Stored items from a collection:
────────────────────

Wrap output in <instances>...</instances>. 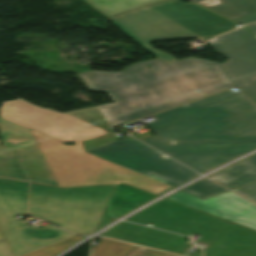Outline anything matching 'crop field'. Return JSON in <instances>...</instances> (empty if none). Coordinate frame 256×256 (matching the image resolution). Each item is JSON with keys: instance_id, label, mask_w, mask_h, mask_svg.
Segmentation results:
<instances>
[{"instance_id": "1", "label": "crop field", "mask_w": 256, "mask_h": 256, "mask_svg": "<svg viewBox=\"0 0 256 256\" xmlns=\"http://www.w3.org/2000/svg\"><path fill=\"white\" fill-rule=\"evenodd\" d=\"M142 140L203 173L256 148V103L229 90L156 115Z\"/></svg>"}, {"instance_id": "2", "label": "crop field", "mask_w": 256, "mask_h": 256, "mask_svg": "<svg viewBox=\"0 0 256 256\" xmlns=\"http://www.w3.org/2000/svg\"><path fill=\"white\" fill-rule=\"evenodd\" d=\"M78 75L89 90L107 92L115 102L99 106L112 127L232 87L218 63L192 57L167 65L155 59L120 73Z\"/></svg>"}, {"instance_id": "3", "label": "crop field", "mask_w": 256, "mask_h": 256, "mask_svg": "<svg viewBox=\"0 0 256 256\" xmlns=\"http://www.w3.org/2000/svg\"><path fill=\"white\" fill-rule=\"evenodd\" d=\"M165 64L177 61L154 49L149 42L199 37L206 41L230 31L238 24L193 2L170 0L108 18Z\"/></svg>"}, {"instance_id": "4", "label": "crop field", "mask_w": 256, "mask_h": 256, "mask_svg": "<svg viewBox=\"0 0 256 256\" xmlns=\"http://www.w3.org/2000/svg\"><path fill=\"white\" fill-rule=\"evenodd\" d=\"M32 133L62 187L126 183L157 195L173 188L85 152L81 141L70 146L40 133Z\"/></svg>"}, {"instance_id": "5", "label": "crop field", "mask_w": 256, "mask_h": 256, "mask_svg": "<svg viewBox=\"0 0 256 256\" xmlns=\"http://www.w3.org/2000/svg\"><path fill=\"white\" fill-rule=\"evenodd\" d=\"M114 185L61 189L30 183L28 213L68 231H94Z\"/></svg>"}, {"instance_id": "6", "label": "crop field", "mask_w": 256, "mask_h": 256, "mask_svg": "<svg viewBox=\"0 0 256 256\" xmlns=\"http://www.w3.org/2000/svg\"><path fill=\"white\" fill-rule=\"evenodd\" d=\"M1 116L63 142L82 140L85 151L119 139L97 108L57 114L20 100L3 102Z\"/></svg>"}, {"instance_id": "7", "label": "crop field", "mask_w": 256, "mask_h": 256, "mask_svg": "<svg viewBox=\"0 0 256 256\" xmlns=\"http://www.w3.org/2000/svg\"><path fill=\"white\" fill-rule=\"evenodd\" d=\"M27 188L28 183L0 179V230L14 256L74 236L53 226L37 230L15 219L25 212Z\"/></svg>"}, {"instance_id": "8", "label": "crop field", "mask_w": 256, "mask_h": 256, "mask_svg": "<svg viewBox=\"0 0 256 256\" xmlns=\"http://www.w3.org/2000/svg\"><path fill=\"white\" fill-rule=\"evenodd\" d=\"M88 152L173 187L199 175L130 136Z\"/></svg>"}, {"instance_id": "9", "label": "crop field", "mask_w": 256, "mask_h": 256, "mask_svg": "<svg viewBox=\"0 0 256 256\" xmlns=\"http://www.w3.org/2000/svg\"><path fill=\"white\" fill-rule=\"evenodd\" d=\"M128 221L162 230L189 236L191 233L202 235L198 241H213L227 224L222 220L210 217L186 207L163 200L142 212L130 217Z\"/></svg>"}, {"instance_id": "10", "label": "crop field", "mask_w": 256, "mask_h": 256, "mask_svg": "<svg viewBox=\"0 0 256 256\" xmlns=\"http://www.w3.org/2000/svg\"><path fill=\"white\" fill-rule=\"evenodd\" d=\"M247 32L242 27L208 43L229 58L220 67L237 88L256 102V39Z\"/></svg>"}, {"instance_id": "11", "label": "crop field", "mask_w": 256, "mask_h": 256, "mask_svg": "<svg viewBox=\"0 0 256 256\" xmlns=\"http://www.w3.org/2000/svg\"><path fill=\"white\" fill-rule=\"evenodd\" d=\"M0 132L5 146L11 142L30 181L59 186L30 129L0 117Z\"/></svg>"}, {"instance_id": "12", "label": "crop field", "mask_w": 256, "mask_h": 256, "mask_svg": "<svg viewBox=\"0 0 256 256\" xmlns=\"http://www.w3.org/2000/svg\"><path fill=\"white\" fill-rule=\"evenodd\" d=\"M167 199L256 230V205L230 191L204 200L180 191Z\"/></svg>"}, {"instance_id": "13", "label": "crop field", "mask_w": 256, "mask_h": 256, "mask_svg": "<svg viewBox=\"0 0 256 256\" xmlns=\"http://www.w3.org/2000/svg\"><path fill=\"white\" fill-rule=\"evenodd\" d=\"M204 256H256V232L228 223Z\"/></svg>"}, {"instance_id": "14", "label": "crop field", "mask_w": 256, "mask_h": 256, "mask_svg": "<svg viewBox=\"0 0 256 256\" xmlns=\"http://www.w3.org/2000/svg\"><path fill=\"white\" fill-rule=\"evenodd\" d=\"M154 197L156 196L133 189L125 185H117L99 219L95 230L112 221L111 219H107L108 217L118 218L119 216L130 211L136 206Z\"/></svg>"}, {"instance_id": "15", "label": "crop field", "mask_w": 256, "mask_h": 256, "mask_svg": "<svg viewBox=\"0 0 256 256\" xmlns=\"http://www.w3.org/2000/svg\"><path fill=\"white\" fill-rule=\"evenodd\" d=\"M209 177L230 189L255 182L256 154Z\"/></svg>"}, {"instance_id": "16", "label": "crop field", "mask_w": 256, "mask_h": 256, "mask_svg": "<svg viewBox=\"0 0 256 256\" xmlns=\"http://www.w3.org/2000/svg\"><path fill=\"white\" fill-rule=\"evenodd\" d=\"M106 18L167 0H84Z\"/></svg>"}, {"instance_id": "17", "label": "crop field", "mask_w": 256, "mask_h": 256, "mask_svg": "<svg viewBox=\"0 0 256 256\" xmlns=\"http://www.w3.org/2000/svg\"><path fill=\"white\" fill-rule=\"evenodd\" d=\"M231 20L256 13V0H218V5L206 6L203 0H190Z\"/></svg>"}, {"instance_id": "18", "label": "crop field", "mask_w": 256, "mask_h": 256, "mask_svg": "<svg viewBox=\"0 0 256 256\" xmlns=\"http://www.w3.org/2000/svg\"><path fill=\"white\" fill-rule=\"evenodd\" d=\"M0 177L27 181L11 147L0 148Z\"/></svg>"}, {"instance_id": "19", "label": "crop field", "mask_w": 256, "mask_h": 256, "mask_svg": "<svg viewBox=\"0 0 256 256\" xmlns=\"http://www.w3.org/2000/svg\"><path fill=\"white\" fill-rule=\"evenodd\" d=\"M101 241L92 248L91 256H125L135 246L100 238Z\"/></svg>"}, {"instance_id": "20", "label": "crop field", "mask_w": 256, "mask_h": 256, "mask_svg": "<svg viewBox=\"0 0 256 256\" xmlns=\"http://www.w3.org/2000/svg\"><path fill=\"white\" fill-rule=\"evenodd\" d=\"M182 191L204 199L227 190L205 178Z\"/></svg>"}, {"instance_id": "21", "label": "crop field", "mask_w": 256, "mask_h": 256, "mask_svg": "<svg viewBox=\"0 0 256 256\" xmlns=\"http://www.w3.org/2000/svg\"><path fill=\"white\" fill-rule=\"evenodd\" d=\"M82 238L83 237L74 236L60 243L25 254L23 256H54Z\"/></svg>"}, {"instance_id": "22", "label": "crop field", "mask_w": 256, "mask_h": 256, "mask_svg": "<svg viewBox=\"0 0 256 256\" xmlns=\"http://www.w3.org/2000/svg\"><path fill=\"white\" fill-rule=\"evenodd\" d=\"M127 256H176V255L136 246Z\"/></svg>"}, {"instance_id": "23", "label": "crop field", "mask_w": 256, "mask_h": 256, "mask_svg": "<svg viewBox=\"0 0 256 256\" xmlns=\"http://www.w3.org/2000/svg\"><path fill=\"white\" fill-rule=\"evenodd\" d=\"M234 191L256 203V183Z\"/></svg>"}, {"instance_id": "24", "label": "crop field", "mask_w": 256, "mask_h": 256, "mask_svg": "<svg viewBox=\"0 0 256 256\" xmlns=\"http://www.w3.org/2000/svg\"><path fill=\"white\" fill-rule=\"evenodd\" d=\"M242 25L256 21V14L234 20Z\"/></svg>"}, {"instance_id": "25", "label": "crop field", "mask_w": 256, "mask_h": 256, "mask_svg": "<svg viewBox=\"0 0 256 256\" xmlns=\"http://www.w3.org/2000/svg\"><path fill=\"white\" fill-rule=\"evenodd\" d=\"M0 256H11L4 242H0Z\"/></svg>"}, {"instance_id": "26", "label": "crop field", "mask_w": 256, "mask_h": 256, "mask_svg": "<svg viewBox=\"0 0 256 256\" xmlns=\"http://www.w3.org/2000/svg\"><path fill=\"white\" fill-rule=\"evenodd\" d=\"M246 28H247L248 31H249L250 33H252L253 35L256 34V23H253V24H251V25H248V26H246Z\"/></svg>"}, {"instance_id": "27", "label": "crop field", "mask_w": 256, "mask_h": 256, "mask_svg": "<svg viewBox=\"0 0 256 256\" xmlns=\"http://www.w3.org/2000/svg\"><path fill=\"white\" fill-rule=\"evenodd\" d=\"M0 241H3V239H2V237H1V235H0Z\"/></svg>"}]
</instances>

────────────────────

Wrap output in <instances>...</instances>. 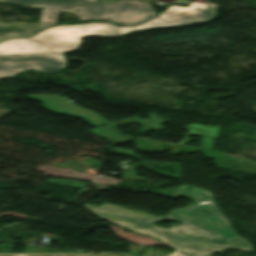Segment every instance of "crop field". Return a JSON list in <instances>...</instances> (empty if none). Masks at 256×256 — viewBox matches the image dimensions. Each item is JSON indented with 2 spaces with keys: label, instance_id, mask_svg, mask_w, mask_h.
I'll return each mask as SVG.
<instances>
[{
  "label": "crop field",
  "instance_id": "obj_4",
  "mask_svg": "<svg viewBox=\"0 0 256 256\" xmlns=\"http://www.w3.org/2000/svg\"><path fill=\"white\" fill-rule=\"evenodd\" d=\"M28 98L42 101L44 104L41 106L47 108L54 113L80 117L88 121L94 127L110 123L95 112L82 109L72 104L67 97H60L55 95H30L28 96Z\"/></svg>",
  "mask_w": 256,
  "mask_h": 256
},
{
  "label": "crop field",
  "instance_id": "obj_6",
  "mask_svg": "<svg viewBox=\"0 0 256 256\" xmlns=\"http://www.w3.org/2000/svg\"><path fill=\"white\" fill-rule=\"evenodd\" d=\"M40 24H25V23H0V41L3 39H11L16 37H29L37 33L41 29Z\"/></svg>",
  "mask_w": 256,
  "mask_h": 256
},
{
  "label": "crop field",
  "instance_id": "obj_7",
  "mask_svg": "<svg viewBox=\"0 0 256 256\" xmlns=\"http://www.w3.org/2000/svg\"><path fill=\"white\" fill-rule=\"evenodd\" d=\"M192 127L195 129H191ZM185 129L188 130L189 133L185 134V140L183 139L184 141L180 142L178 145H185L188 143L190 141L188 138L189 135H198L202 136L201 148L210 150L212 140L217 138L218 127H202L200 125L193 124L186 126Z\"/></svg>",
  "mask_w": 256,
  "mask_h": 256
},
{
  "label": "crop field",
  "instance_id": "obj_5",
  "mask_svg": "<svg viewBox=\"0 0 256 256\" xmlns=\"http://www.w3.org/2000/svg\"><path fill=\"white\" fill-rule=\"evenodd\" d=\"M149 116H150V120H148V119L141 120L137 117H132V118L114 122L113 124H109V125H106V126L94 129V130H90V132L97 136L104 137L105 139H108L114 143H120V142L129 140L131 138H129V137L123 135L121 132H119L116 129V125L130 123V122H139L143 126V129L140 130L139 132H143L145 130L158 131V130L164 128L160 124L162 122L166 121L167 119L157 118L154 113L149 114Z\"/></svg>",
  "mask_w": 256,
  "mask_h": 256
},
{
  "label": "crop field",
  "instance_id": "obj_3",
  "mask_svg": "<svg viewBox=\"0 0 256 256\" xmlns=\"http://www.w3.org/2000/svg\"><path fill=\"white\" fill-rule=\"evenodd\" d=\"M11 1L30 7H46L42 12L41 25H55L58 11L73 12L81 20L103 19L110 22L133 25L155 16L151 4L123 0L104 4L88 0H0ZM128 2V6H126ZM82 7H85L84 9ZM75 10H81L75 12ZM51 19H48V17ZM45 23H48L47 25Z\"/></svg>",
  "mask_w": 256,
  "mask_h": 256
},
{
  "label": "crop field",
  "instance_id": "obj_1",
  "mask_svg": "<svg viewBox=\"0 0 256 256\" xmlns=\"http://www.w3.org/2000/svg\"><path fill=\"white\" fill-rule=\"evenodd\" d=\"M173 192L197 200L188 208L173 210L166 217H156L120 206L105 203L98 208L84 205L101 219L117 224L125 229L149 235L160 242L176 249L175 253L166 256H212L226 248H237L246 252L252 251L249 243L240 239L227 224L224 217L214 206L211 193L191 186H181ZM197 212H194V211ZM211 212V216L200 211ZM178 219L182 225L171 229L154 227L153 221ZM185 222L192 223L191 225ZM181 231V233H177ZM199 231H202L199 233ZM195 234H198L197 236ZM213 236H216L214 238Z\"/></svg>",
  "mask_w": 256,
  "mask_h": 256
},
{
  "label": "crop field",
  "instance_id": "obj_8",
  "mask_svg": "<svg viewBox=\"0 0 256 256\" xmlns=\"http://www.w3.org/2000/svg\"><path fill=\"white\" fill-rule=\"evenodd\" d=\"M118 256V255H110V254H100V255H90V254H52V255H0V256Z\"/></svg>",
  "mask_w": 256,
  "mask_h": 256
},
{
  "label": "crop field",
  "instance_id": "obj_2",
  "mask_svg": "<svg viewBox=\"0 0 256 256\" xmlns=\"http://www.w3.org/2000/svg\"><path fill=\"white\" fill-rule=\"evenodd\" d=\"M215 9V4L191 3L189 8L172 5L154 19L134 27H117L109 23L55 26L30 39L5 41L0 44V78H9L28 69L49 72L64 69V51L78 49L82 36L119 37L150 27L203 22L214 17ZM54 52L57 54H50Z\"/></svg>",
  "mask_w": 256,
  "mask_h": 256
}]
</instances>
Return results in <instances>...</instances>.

────────────────────

TO DO:
Identify each line of the items above that contains the word "results", with case taken into account, and copy every such line in full.

OUTPUT FOR THIS EXERCISE:
Segmentation results:
Return results in <instances>...</instances>.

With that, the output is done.